A six-hour United Auto Workers walkout against Chrysler ended Wednesday with a new tentative agreement between the automaker and its workforce.
The new agreement is part of a landmark effort by Detroit-based car companies to slash costs so they can compete against such foreign rivals as Toyota and Honda.
The UAW's next and final target for negotiations is Ford. The company is widely seen as the weakest financially of the Detroit Three car makers.
Under the new contract with Chrysler, the union would take over responsibility for billions of dollars in retiree health-care obligations.
In exchange, Chrysler is offering workers some job guarantees.
Chrysler's 45,000 employees could begin voting on the contract within a week.
As strikes go, the UAW's latest was very short. Workers left before noon and by supper time the picket signs were down.
Sean McAlinden, a Michigan auto analyst, put it like this: "It was longer that a coffee break, but shorter than a shift."
Neither the union nor the company would say publicly what prompted the strike or its quick end. They wouldn't talk about the specifics of the contract, either.
But a person with knowledge of the negotiations provided these key details: Chrysler will pay much of the $18 billion it owes for future retiree health care into a trust fund that the union will manage.

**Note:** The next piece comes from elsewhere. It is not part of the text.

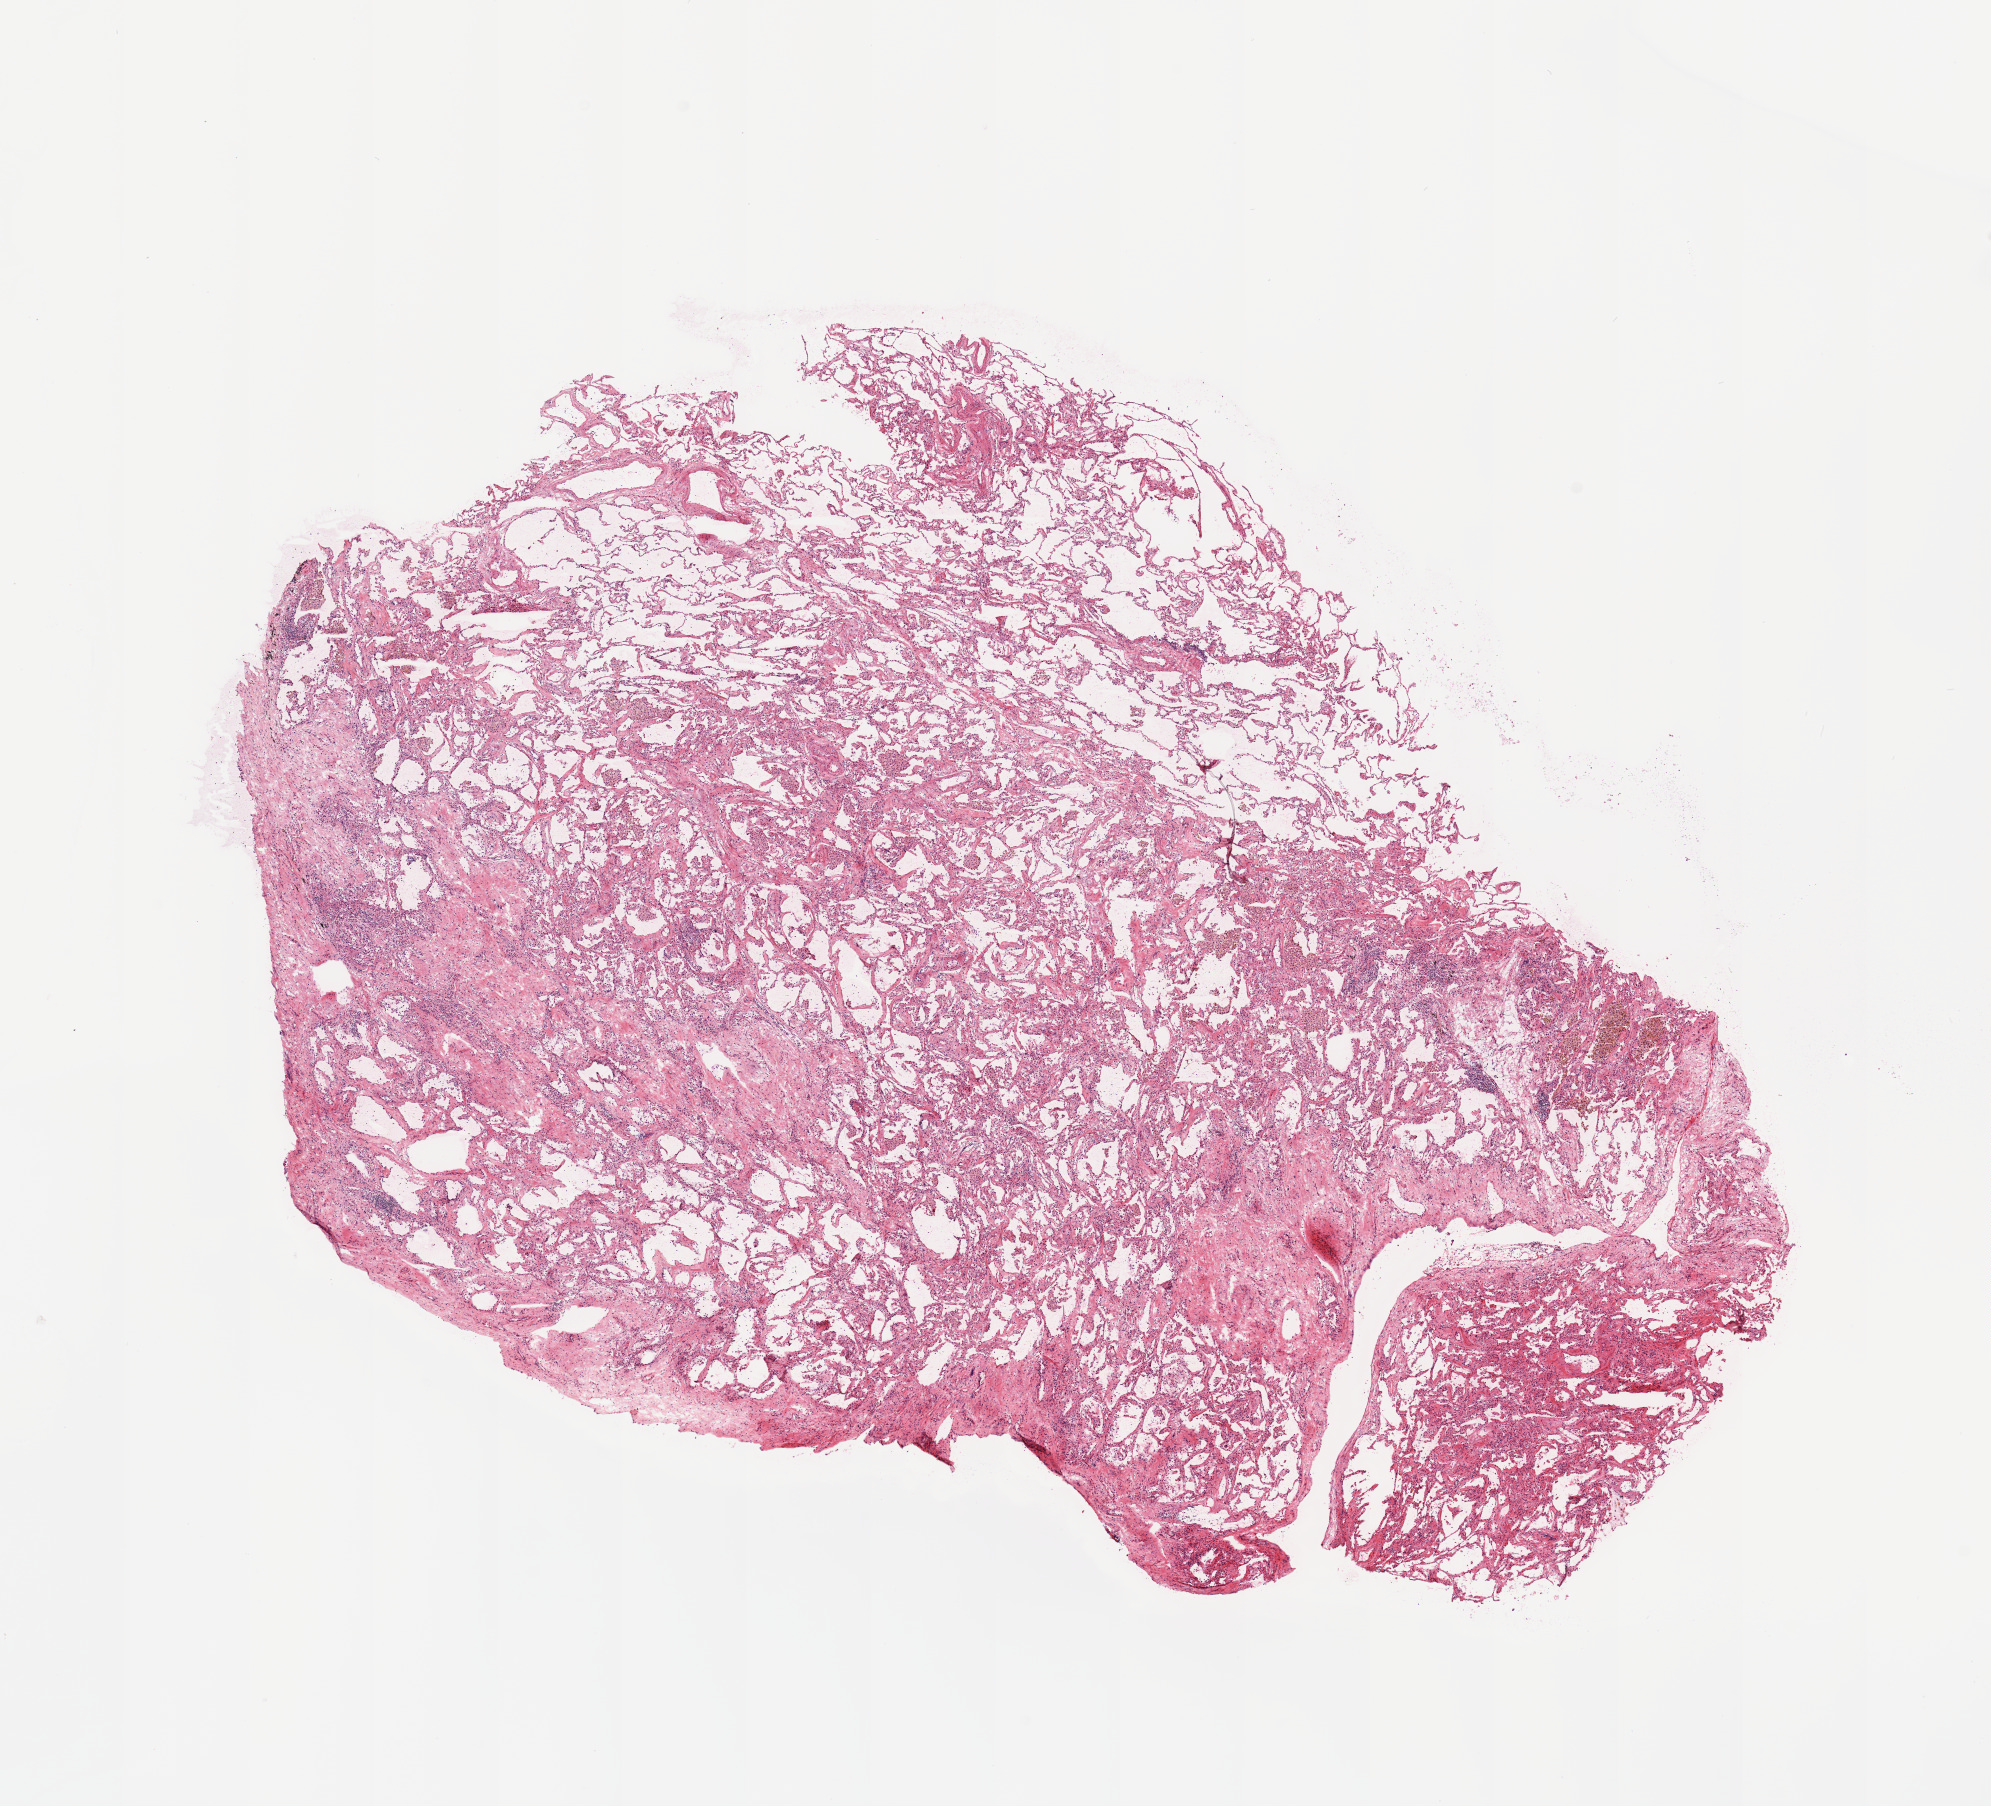
Digitized H&E-stained tissue section (whole slide) — low-resolution overview of the scanned area, about 15.8 x 14.3 mm. Lung, normal (non-tumour) tissue. Female, 72 y/o.
This section: normal (non-tumour) tissue from the same patient. Patient diagnosis: Adenocarcinoma, NOS.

That removes a growing expense that Chrysler can't control.
The company will continue to build some products in U.S. factories, ensuring the preservation of some union jobs.

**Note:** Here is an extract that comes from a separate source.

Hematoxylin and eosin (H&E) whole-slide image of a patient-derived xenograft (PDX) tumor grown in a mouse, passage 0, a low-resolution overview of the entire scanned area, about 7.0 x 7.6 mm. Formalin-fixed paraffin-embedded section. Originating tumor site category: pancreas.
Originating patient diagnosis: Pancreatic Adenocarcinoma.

In a statement, Tom LaSorda, Chrysler's Vice Chairman and President, said the contract "Balances the needs of our employees and company by providing a framework to improve our long-term manufacturing competitiveness."
But Chrysler did not make as big a commitment to new vehicles as General Motors did in its contract with the UAW last month, suggesting the union didn't get the assurances it had hoped for.
McAlinden says that points to a big difference between the two companies and their goals.
"GM is a classic automotive firm," McAlinden said. "They're in it for the long haul, and they produced a long-haul UAW agreement, that says 'We're going to save money on this agreement, but it's going to take four years to roll out and we're going to do it with a lot of new product.'"
Chrysler, on the other hand, was recently bought by Cerberus Capital, a private investment company that buys other firms, restructures them and then tries to sell them or take them public for a healthy profit.
"Cerberus is a private equity firm, who in the past hasn't really taken over a company to increase its product line," McAlinden said.
The stakes in the contract are huge and some union members were energized by the strike.
"To me this is history for us," said Eli Ervin, 45, who works at the Chrysler plant in the Detroit suburb of Sterling Heights, Mich. "This is my first strike. I kind of enjoyed it."
Dan Tucker, a 49-year-old dye-maker, saw the strike as an important way to stand up to Chrysler's new owner. He said he's disappointed the walkout ended so quickly.
"I was hoping we'd stay out longer to show that we're serious," he said. "That our membership is serious about fighting. That we're not just gonna lay down and quit. We're gonna fight."
Tucker doesn't know what's in the new contract. And he's concerned about what Cerberus might do to Chrysler.
Like most U.S. auto workers these days, he is afraid his job could be sent overseas.
"It took me 16 years to become a dye-maker and all the dye-making jobs are going to Korea, China, wherever else they can ship and get cheap labor," he said.
In the coming days, the union will lay out the new contract to Tucker and about 45,000 members at Chrysler.
Then they will have to decide whether this new deal is one they can live with.